● **Source text**
'''
When Ottawa was in its infancy as Bytown, having a cemetery on Queen Street west of Elgin made sense - the city was barely more than a shantytown anyways, largely built up in the lowertown area (east of the Canal), and they needed somewhere to bury the canal-workers who were dying of various fevers and ailments, and particularly those affected by the massive cholera epidemic of 1832. The Barrack Hill Cemetery existed from 1827 until 1845, until the City decided to cease burials in downtown, and established the Sandy Hill Cemetery further outside the built-up part of town (where McDonald Gardens now exist), which operated until 1873, by which time again the city had expanded beyond the cemetery again. Thus Beechwood and Notre Dame cemeteries were opened, again on the far outskirts of town, where it was felt Ottawa would never reach. Of course it did, but the problem by the late 1800s was more so that the city was growing extensively to the west, and Beechwood was quite far.

There were a series of smaller cemeteries in the west end - most notably the "Merivale Cemeteries" south of what is now Hunt Club, and one or two in Bells Corners. But nothing large for the growing communities in the western suburbs. Pinecrest Cemetery was still years away from opening (1926).

So it was on July 29th, 1897, that the Journal put on their front page an interesting article about the plans of some of old Kitchissippi's prominent landowners (please click on the article to expand, or for better results, right-click on the article, and save it to your computer):

Ottawa Journal - Thursday July 29, 1897

The plan, according to the article, was to open a 75 acre cemetery on the Holland and Hinds property, with options to even make it larger if the adjoining lands owned by Heney and Hayes were acquired as well.

I reviewed old land registry documents to try to lay out the land ownership as it was in July of 1897. See the map below (please forgive my amateur-level map-editing/drawing skills, MS Paint is the extent of my abilities!) The boundaries should be fairly close though.

* The red rectangle around the whole area shows the area of lot 32 in concession 1 of Nepean Township (it actually extends north all the way to Scott Street, but didn't include any of that area north of Richmond on the map as it wasn't pertinent).
* The green border shows the proposed cemetery area
* The blue line represents where I imagine the access road from Richmond Road would have likely run (today's Hilson Avenue).
* I also put little stars where all the structures at that time existed. Two still exist today (the Holland home became the Convent, which is now hidden behind the horrid condos on Richmond; and the Aylen-Heney house is on Richmond just by Kirkwood, with the stone face and tin roof).

(please click on the map to expand, or for better results, right-click on the article, and save it to your computer):

To put the size in perspective, this cemetery would have been a little larger than Pinecrest Cemetery is today.

Though this was front-page news on July 29th, 1897, the story dried up here. There was never a mention again in either the Journal or the Citizen of a cemetery being located here. So why did the idea die?

One of the likeliest reasons is that just two days (!) later, Hugh Hinds Sr., one of the principles involved in the deal, passed away.
'''
● **Material shown**
'''
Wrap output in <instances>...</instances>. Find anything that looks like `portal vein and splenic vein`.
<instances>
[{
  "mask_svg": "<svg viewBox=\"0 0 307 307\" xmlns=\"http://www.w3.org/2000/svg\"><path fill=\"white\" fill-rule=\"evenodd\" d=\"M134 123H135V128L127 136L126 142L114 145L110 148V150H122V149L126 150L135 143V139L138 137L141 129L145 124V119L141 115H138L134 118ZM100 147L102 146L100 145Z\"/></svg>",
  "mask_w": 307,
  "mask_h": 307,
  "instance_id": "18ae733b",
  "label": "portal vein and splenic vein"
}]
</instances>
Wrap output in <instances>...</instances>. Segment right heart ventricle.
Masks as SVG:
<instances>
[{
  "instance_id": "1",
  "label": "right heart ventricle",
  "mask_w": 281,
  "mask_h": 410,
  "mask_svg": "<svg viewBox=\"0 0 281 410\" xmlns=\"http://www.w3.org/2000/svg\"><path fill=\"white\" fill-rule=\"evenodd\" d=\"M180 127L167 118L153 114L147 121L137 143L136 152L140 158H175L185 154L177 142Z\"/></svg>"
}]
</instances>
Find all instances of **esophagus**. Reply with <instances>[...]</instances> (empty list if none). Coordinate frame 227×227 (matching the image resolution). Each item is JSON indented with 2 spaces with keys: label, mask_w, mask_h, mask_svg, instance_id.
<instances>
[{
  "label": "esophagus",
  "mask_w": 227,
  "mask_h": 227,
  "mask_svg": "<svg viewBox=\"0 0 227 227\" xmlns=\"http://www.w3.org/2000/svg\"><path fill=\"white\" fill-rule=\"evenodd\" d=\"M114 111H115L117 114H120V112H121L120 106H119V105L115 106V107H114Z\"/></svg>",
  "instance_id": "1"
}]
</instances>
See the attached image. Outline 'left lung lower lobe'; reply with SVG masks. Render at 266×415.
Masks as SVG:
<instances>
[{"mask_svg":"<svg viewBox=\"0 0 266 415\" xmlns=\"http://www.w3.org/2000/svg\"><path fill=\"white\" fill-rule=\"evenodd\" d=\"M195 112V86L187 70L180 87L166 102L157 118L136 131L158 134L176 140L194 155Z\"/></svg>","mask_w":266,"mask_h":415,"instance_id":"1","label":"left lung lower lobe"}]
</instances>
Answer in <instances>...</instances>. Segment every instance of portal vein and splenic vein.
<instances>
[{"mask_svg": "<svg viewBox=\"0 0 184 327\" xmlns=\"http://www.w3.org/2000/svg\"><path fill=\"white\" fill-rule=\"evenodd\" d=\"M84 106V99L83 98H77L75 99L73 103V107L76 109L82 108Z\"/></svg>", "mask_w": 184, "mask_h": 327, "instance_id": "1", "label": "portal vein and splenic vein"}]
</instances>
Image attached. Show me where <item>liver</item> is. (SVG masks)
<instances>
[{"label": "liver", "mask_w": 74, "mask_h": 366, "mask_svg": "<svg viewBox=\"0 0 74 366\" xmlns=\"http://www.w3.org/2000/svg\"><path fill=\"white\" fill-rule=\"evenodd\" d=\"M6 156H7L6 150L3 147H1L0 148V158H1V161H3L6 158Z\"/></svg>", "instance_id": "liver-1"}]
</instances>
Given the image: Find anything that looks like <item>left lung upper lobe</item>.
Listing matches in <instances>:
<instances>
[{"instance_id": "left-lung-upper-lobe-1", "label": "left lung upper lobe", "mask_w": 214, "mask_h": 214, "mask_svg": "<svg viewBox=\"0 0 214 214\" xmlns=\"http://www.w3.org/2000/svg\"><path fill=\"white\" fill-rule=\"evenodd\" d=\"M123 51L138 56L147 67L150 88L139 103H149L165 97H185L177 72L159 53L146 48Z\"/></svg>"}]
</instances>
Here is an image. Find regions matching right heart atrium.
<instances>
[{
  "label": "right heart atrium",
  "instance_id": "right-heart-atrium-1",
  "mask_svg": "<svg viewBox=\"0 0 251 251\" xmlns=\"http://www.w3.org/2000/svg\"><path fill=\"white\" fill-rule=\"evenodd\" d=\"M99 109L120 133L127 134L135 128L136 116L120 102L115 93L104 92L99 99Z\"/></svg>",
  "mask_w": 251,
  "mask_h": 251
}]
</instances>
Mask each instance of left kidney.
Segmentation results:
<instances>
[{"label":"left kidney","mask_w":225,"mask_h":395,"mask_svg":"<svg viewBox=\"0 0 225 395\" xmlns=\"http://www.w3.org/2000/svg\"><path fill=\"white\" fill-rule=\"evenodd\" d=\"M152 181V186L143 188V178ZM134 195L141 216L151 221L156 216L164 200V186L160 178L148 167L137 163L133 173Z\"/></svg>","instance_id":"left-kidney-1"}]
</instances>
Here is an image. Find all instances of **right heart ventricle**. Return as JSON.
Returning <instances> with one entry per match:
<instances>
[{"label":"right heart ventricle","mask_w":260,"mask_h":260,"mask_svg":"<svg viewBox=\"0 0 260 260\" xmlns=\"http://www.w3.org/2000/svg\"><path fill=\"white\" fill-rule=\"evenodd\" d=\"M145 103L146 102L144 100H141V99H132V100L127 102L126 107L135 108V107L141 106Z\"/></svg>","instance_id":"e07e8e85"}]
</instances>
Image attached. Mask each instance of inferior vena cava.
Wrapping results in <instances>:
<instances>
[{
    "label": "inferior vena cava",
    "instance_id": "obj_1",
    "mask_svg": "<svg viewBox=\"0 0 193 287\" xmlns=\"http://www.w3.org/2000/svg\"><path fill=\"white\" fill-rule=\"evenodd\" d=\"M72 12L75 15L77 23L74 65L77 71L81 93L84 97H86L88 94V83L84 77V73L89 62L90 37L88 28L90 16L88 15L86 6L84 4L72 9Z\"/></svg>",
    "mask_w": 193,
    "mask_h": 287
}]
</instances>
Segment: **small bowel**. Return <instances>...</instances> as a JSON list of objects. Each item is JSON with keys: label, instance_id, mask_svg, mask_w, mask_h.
'''
● **Stated problem 1**
Please repeat the stretch of the Ottawa cemetery text from "The plan, according" through "acquired as well.", word for word.
● **Stated problem 2**
Turn the paragraph of the Ottawa cemetery text that begins "When Ottawa was in its infancy as Bytown" into a short bulleted list that keeps its main facts.

● **Exercise output 1**
The plan, according to the article, was to open a 75 acre cemetery on the Holland and Hinds property, with options to even make it larger if the adjoining lands owned by Heney and Hayes were acquired as well.

● **Exercise output 2**
- In early Bytown, a cemetery on Queen Street west of Elgin made sense. The town was small and mostly built in lowertown, east of the Canal. Canal workers dying of fevers, especially in the 1832 cholera epidemic, needed burial.
- Barrack Hill Cemetery operated from 1827 until 1845, when the City ended burials downtown.
- Sandy Hill Cemetery then opened outside the built-up area, where McDonald Gardens now exist. It ran until 1873, by which time the city had grown past it.
- Beechwood and Notre Dame cemeteries opened on the far outskirts, where Ottawa was thought never to reach.
- The city did reach them. By the late 1800s, though, the greater problem was that Ottawa was growing extensively westward, leaving Beechwood quite far away.